Records drawn from a dataset:
+++

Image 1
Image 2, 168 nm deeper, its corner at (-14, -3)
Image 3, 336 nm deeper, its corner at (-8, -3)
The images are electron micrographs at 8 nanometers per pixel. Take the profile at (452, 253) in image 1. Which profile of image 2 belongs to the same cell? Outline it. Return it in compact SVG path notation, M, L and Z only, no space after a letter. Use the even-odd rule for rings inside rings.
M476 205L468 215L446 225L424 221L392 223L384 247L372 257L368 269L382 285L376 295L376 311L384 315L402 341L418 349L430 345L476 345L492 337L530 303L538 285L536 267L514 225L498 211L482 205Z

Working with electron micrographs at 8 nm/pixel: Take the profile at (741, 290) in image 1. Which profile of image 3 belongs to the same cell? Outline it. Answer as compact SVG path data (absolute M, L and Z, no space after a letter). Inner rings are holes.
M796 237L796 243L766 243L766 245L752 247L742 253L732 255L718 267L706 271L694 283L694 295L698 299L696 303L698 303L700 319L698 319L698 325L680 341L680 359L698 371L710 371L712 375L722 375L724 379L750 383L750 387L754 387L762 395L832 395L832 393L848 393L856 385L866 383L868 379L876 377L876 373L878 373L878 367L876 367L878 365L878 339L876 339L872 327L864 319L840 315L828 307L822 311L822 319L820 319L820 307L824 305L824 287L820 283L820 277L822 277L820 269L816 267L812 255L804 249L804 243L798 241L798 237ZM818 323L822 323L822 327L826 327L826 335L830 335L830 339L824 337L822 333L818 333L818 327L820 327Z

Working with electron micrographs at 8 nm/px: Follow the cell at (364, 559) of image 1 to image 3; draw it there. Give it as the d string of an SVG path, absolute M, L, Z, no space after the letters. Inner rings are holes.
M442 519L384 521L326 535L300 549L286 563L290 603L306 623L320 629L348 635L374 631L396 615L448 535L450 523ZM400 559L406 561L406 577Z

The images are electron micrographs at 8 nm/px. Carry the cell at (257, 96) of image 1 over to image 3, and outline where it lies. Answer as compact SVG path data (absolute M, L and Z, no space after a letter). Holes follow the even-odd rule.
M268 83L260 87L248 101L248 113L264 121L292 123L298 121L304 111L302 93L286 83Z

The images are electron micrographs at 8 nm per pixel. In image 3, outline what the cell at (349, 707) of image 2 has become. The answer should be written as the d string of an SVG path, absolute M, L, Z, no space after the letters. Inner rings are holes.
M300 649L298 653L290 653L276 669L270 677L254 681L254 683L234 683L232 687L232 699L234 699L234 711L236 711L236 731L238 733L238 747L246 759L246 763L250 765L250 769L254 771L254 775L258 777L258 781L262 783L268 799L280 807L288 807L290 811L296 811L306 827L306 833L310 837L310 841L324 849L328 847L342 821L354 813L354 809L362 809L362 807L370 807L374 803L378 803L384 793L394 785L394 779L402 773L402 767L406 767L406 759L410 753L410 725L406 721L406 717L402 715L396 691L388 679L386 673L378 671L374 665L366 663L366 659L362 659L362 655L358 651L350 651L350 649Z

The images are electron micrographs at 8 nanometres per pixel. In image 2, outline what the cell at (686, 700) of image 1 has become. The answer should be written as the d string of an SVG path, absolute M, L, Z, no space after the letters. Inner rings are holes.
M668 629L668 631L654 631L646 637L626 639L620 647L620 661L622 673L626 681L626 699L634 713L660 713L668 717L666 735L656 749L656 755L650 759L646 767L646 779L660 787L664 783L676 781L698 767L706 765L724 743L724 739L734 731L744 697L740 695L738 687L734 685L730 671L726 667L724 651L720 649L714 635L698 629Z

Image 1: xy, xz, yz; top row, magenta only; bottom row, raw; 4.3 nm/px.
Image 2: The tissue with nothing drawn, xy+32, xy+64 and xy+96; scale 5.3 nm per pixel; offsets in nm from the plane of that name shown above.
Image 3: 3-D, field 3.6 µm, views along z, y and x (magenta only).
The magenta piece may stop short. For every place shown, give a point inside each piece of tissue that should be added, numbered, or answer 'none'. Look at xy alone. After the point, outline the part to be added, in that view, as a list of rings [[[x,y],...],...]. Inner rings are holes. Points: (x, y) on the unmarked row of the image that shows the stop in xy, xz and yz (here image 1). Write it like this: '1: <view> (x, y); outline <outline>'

+++

Problem to work on: Output all of the data without altering a single line.

Response to this task:
Image 1
Image 2, 168 nm deeper, its corner at (-14, -3)
Image 3, 336 nm deeper, its corner at (-8, -3)
The images are electron micrographs at 8 nanometers per pixel. Take the profile at (452, 253) in image 1. Which profile of image 2 belongs to the same cell? Outline it. Return it in compact SVG path notation, M, L and Z only, no space after a letter. Use the even-odd rule for rings inside rings.
M476 205L468 215L446 225L424 221L392 223L384 247L372 257L368 269L382 285L376 295L376 311L384 315L402 341L418 349L430 345L476 345L492 337L530 303L538 285L536 267L514 225L498 211L482 205Z

Working with electron micrographs at 8 nm/pixel: Take the profile at (741, 290) in image 1. Which profile of image 3 belongs to the same cell? Outline it. Answer as compact SVG path data (absolute M, L and Z, no space after a letter). Inner rings are holes.
M796 237L796 243L766 243L766 245L752 247L742 253L732 255L718 267L706 271L694 283L694 295L698 299L696 303L698 303L700 319L698 319L698 325L680 341L680 359L698 371L710 371L712 375L722 375L724 379L750 383L750 387L754 387L762 395L832 395L832 393L848 393L856 385L866 383L868 379L876 377L876 373L878 373L878 367L876 367L878 365L878 339L876 339L872 327L864 319L840 315L828 307L822 311L822 319L820 319L820 307L824 305L824 287L820 283L820 277L822 277L820 269L816 267L812 255L804 249L804 243L798 241L798 237ZM818 323L822 323L822 327L826 327L826 335L830 335L830 339L824 337L822 333L818 333L818 327L820 327Z

Working with electron micrographs at 8 nm/px: Follow the cell at (364, 559) of image 1 to image 3; draw it there. Give it as the d string of an SVG path, absolute M, L, Z, no space after the letters. Inner rings are holes.
M442 519L384 521L326 535L300 549L286 563L290 603L306 623L320 629L348 635L374 631L396 615L448 535L450 523ZM400 559L406 561L406 577Z

The images are electron micrographs at 8 nm/px. Carry the cell at (257, 96) of image 1 over to image 3, and outline where it lies. Answer as compact SVG path data (absolute M, L and Z, no space after a letter). Holes follow the even-odd rule.
M268 83L260 87L248 101L248 113L264 121L292 123L298 121L304 111L302 93L286 83Z

The images are electron micrographs at 8 nm per pixel. In image 3, outline what the cell at (349, 707) of image 2 has become. The answer should be written as the d string of an SVG path, absolute M, L, Z, no space after the letters. Inner rings are holes.
M300 649L298 653L290 653L276 669L270 677L254 681L254 683L234 683L232 687L232 699L234 699L234 711L236 711L236 731L238 733L238 747L246 759L246 763L250 765L250 769L254 771L254 775L258 777L258 781L262 783L268 799L280 807L288 807L290 811L296 811L306 827L306 833L310 837L310 841L324 849L328 847L342 821L354 813L354 809L362 809L362 807L370 807L374 803L378 803L384 793L394 785L394 779L402 773L402 767L406 767L406 759L410 753L410 725L406 721L406 717L402 715L396 691L388 679L386 673L378 671L374 665L366 663L366 659L362 659L362 655L358 651L350 651L350 649Z

The images are electron micrographs at 8 nanometres per pixel. In image 2, outline what the cell at (686, 700) of image 1 has become. The answer should be written as the d string of an SVG path, absolute M, L, Z, no space after the letters. Inner rings are holes.
M668 629L668 631L654 631L646 637L626 639L620 647L620 661L622 673L626 681L626 699L634 713L660 713L668 717L666 735L656 749L656 755L650 759L646 767L646 779L660 787L664 783L676 781L698 767L706 765L724 743L724 739L734 731L744 697L740 695L738 687L734 685L730 671L726 667L724 651L720 649L714 635L698 629Z

Image 1: xy, xz, yz; top row, magenta only; bottom row, raw; 4.3 nm/px.
Image 2: The tissue with nothing drawn, xy+32, xy+64 and xy+96; scale 5.3 nm per pixel; offsets in nm from the plane of that name shown above.
Image 3: 3-D, field 3.6 µm, views along z, y and x (magenta only).
The magenta piece may stop short. For every place shown, give a point inside each piece of tissue that should be added, numbered, or answer 'none'. Look at xy alone. After the point, outline the part to be added, in that view, as a list of rings [[[x,y],...],...]. Inner rings are holes. Points: (x, y) on the unmarked row of the image that shows the stop in xy, xz and yz (here image 1). Write it like this: '1: <view> (x, y); outline <outline>'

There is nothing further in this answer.